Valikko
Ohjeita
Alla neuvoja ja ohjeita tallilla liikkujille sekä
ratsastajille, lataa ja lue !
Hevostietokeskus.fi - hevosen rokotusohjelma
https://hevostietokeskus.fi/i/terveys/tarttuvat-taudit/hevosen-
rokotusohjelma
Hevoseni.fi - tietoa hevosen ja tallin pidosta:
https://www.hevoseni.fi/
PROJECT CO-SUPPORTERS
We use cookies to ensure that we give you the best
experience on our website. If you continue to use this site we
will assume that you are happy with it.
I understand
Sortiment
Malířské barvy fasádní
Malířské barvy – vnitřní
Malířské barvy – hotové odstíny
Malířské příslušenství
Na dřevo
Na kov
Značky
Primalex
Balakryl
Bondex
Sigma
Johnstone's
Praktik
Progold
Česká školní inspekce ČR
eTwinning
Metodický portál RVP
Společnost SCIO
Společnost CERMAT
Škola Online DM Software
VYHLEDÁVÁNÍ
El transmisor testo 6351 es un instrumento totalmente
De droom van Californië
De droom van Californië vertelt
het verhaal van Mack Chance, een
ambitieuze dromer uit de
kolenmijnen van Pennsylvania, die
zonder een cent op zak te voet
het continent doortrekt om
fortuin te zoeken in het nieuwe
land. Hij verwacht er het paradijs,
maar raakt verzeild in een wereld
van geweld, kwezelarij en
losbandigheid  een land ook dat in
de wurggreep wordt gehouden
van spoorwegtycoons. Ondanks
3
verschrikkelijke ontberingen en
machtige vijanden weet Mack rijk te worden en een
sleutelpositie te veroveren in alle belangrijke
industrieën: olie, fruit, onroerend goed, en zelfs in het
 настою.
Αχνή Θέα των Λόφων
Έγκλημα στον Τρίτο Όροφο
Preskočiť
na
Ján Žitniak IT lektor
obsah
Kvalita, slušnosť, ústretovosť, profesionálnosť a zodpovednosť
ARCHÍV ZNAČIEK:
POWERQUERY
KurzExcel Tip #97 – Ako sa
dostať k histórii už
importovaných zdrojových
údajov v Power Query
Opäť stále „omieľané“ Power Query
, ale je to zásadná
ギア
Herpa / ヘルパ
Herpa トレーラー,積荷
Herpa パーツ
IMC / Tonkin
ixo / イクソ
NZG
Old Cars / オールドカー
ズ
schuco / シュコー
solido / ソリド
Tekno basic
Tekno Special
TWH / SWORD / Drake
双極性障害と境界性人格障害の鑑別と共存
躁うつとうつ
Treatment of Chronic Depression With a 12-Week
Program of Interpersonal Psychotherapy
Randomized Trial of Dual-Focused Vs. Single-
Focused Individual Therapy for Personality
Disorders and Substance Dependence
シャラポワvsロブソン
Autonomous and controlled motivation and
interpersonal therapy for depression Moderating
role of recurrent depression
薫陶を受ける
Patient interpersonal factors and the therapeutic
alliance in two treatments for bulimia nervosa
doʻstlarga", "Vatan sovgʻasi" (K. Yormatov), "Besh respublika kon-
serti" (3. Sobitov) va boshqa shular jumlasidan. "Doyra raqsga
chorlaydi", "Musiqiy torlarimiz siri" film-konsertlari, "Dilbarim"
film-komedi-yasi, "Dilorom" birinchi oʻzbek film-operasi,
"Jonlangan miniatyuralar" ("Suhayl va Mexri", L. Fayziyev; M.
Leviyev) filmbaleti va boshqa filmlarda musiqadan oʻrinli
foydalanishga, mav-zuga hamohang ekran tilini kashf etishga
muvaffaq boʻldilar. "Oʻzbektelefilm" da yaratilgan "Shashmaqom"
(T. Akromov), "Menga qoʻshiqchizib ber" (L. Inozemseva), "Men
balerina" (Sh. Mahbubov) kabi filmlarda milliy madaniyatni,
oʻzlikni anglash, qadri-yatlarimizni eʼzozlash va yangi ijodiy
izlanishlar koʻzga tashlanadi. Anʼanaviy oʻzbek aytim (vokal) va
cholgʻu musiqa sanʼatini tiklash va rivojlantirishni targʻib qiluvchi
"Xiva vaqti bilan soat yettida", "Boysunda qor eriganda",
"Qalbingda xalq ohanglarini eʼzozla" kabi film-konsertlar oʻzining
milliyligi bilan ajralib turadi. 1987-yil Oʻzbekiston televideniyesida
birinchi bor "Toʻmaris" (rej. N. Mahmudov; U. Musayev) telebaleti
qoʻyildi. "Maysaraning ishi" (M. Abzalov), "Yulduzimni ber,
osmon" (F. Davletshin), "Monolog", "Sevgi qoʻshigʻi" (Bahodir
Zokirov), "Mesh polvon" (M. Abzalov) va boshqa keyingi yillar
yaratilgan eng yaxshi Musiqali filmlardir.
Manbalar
• • • • • • •
Required work: The answer should be a single number: the count of lines in the records that hold the string "yaratilgan".

Your solution: 2